▶ **PROBLEM REQUIREMENTS**
When you reach the line that contains "Flexibele Scharnierenset O'Neal Tron" in the data below, copy it and every line after it exactly, adding nothing.

++++++

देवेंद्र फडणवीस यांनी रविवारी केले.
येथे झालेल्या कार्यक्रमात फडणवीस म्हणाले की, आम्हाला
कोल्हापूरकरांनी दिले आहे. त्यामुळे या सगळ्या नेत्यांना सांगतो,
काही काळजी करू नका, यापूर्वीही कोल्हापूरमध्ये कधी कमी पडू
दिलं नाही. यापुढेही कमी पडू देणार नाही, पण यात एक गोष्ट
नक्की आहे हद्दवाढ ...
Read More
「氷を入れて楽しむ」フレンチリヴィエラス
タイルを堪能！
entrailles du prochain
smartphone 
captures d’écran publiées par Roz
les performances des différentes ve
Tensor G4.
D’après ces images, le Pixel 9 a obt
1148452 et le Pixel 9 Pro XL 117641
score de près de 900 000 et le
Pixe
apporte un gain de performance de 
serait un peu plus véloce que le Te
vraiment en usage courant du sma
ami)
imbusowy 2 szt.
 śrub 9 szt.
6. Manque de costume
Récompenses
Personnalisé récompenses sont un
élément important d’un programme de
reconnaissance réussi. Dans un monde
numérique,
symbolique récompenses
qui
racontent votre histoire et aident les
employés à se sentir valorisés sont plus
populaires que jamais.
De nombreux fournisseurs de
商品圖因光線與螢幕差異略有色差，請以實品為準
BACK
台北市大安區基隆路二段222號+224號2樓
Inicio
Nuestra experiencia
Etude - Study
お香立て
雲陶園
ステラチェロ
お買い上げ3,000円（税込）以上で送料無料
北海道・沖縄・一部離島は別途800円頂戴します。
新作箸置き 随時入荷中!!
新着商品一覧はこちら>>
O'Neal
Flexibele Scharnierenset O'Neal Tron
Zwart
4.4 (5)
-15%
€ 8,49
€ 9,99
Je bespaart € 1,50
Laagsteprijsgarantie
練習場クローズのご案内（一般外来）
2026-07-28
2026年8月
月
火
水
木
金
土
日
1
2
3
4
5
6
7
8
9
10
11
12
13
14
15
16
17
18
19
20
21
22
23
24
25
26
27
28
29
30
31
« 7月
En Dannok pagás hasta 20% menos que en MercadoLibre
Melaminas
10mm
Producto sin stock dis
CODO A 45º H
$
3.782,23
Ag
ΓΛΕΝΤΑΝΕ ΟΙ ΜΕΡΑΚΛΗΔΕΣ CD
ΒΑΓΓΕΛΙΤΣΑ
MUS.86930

++++++

▶ **ANSWER FOR THE TASK**
Flexibele Scharnierenset O'Neal Tron
Zwart
4.4 (5)
-15%
€ 8,49
€ 9,99
Je bespaart € 1,50
Laagsteprijsgarantie
練習場クローズのご案内（一般外来）
2026-07-28
2026年8月
月
火
水
木
金
土
日
1
2
3
4
5
6
7
8
9
10
11
12
13
14
15
16
17
18
19
20
21
22
23
24
25
26
27
28
29
30
31
« 7月
En Dannok pagás hasta 20% menos que en MercadoLibre
Melaminas
10mm
Producto sin stock dis
CODO A 45º H
$
3.782,23
Ag
ΓΛΕΝΤΑΝΕ ΟΙ ΜΕΡΑΚΛΗΔΕΣ CD
ΒΑΓΓΕΛΙΤΣΑ
MUS.86930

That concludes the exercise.